Sortir de l’hospitalocentrisme

Le gel des embauches de médecins de famille dans les hôpitaux, décrété par le ministre de la Santé, Gaétan Barrette, est un pas dans la bonne direction pour sortir de l’hospitalocentrisme et offrir un meilleur accès aux patients en première ligne, estime David Levine. Mais attention, prévient-il, Québec doit désormais donner aux médecins les moyens d’équiper les supercliniques, sans quoi on se dirige dans un cul-de-sac.
« C’est une bonne chose, il faut sortir les médecins des hôpitaux », affirme d’emblée David Levine, ancien gestionnaire du réseau de la santé qui travaille désormais comme lobbyiste pour l’Association des cliniques médicales du Québec (ACMQ). Ce dernier plaide depuis longtemps pour que les services de première ligne se donnent dans la communauté plutôt que dans les hôpitaux. Dans cette optique, la décision du ministre Barrette de geler les nouvelles embauches de médecins de famille dans les hôpitaux à moins de dérogations ministérielles pour arriver à une diminution de 20 %, comme le révélait Le Devoir mercredi, fait plaisir à M. Levine.
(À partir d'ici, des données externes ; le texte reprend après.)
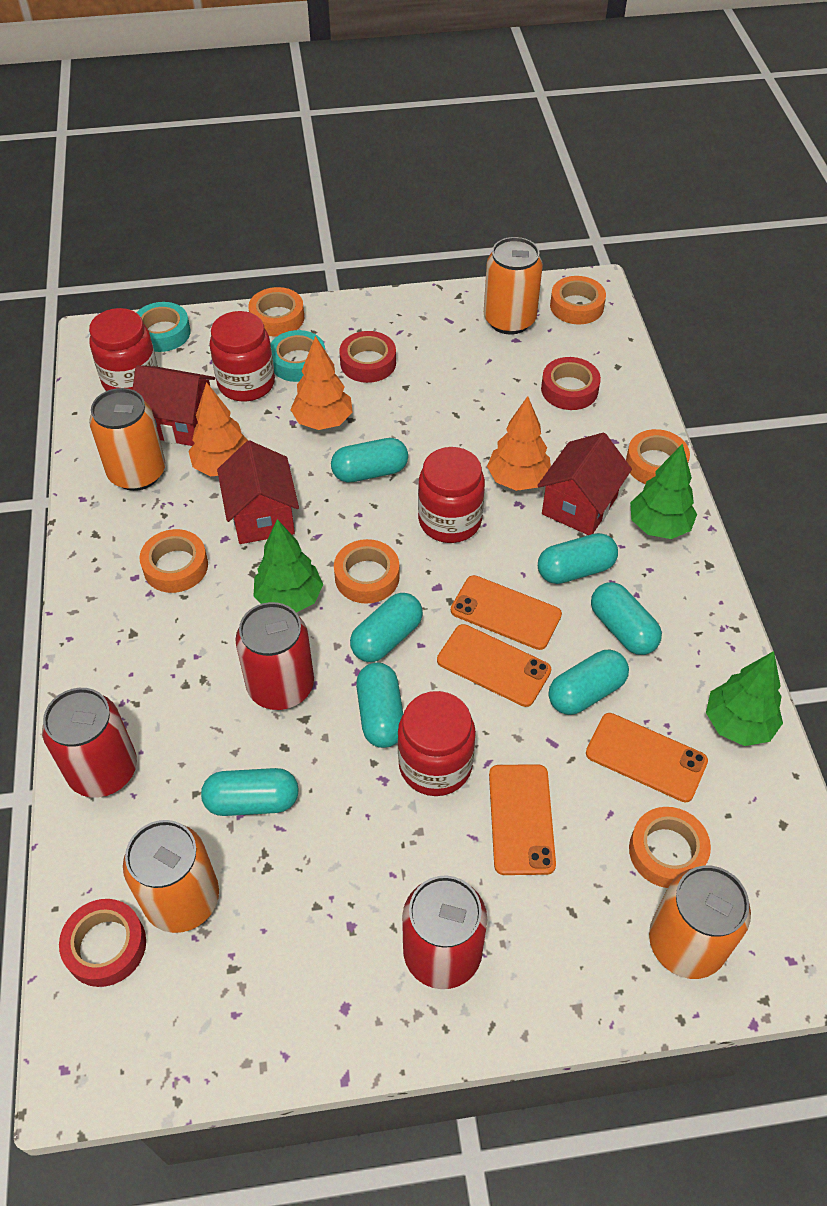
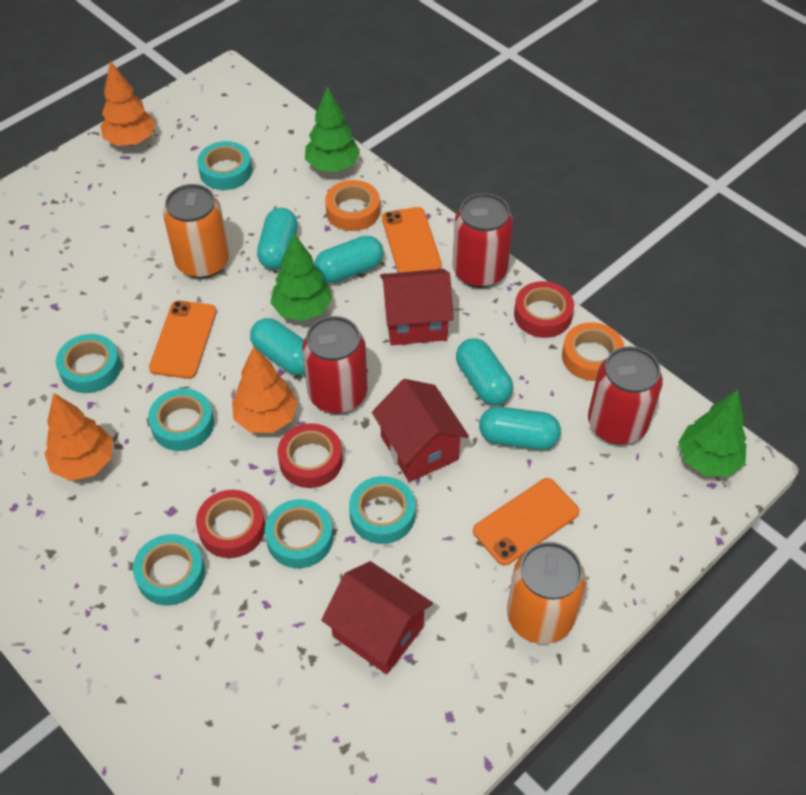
orange can: [89,388,166,491] [123,820,219,933] [484,237,543,335] [649,866,751,979] = 4 -> [163,184,229,279] [507,542,586,644] = 2
orange phone: [437,624,551,707] [451,575,562,650] [489,764,556,875] [586,713,708,802] = 4 -> [149,301,217,379] [382,207,442,273] [473,478,579,566] = 3
orange tape: [140,529,208,593] [248,287,304,337] [334,539,400,604] [550,276,606,324] [626,429,690,484] [629,807,711,888] = 6 -> [325,180,380,231] [562,322,624,381] = 2
red jar: [89,308,158,391] [210,311,275,401] [398,691,476,796] [418,447,485,543] = 4 -> none = 0
turquoise capsule: [201,768,299,816] [331,438,408,483] [350,593,423,662] [356,662,403,748] [538,533,618,584] [548,650,629,715] [591,582,662,655] = 7 -> [250,318,305,375] [257,208,298,270] [314,236,383,283] [456,338,513,405] [479,407,561,450] = 5
turquoise tape: [136,302,190,352] [270,330,325,382] = 2 -> [56,334,121,393] [133,534,205,606] [148,388,214,451] [197,141,252,190] [265,499,333,568] [349,476,416,544] = 6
« C’est le début d’une révolution de notre système hospitalocentriste vers un système qui est basé sur une prise en charge en première ligne dans les cliniques. C’est un début et c’était important de le faire pour assurer une plus grande accessibilité, mais il faut que ce soit complété. »
Situations spécifiques
Si les médecins de famille sont si nombreux à vouloir travailler dans les hôpitaux, c’est qu’ils y trouvent toutes les ressources dont ils ont besoin : spécialistes, équipement technique, etc., rappelle celui qui a été brièvement ministre délégué à la Santé sous Bernard Landry. Si l’actuel ministre veut améliorer le système, il doit donc permettre à ces médecins de retrouver les mêmes conditions à l’extérieur de l’hôpital. « Québec a une responsabilité. On va régler le problème uniquement si le gouvernement prend l’orientation de développer ce qu’il appelle des mégacliniques, de les équiper correctement et d’assurer qu’il y ait d’autres professionnels dans ces cliniques. Si la seule chose qui est faite est d’envoyer des médecins dans les cliniques sans rien faire d’autre, on va créer un groupe de médecins insatisfaits et ça va créer plus de problèmes que d’autres choses. »
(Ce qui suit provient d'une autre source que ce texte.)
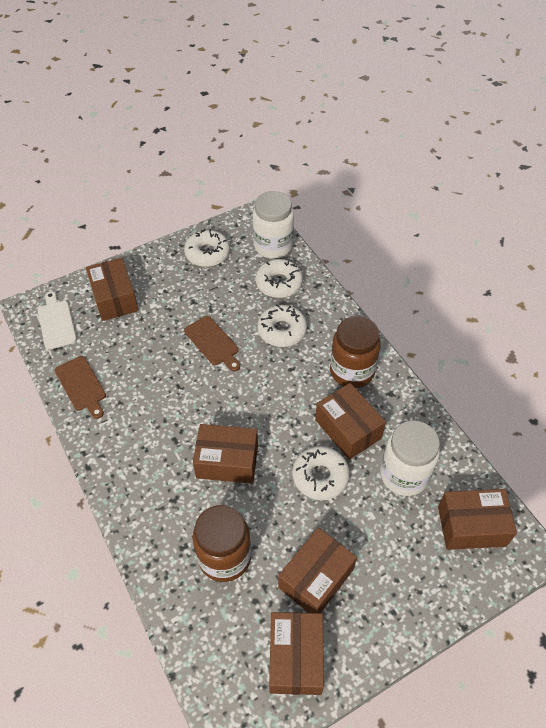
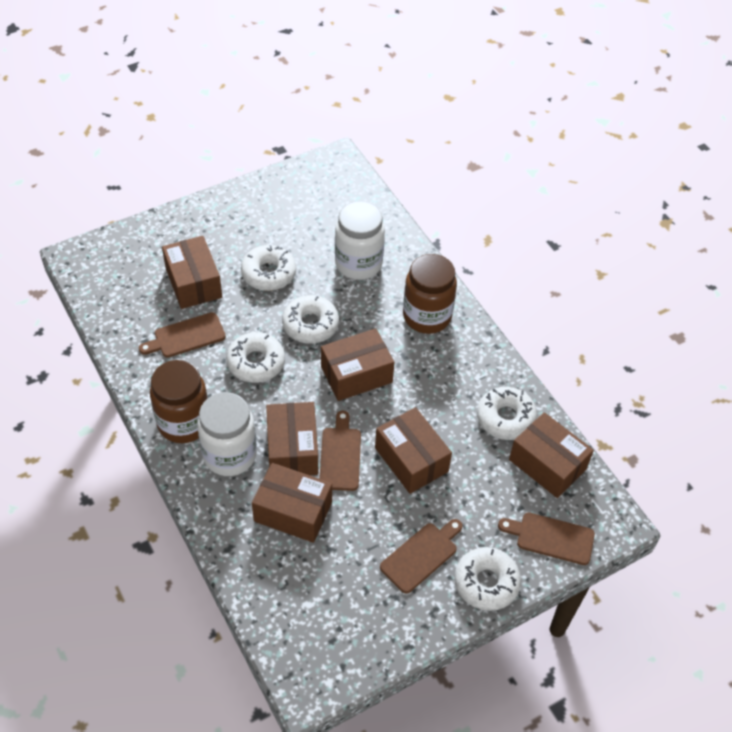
brown cutting board: [55,356,106,419] [184,316,240,372] = 2 -> [139,312,226,358] [319,411,361,491] [380,519,463,594] [498,512,595,565] = 4
white cutting board: [38,291,77,350] = 1 -> none = 0
white donut: [184,229,230,267] [256,259,303,298] [257,304,307,347] [292,446,350,500] = 4 -> [226,332,285,383] [241,245,296,291] [282,295,339,344] [454,547,521,611] [477,387,538,440] = 5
Le ministre de la Santé, Gaétan Barrette, a refusé pour une deuxième journée consécutive d’accorder une entrevue au Devoir sur le sujet. Mais sur les ondes de RDI, mercredi matin, il a défendu sa décision, affirmant que ça permettrait d’améliorer l’accès à un médecin de famille pour les Québécois. Il tente également de se faire rassurant sur l’application de ces nouvelles modalités. « Les règles, ça doit être mur à mur, mais ça doit être adapté aux situations spécifiques […]. On n’annonce pas qu’il va y avoir une réduction demain matin partout. Il y a des endroits où on ne peut pas réduire le nombre de médecins pour des raisons de fonctionnalité. On ne va pas fermer une urgence pour mettre des gens en cabinet. »
Du côté de la FMOQ
Le président de la Fédération des médecins omnipraticiens du Québec (FMOQ), Louis Godin, qui a négocié cette entente avec le ministère de la Santé, rappelle qu’il y a plus de spécialistes par personne au Québec qu’ailleurs au Canada et que, malgré tout, les médecins de famille font 40 % de leur temps à l’hôpital. « Ce que l’on veut, c’est que lorsqu’il y a un nombre suffisant de médecins spécialistes, il faudrait qu’ils fournissent leur part d’efforts du travail hospitalier et nous autres, les médecins de famille, on va se concentrer à l’hôpital sur ce qui doit être fait par les médecins de famille. Ça veut dire qu’on va continuer à s’occuper de l’urgence, de l’hospitalisation, dans certains endroits des soins intensifs. Et on va continuer à faire tout ce qui s’appelle gériatrie, obstétrique normale et soins de longue durée. »
Il dit comprendre que les résidents en médecine de famille soient inquiets, ces derniers ayant postulé au premier tour sans savoir que les règles du jeu allaient changer en cours de route, mais il tente de se faire rassurant. « Je suis d’accord avec les résidents, il aurait été intéressant que cette entente soit conclue il y a un mois, mais, pour différentes raisons qui sont hors de mon contrôle, elle s’est conclue avant Noël. Mais qu’ils attendent de voir ce qui va se passer au début de janvier avant de conclure qu’ils ne pourront pas se retrouver dans des postes où ils pensaient aller travailler. »
Québec a une responsabilité. On va régler le problème uniquement si le gouvernement prend l'orientation de développer ce qu'il appelle des mégacliniques, de les équiper correctement et d'assurer qu'il y ait d'autres professionnels dans ces cliniques.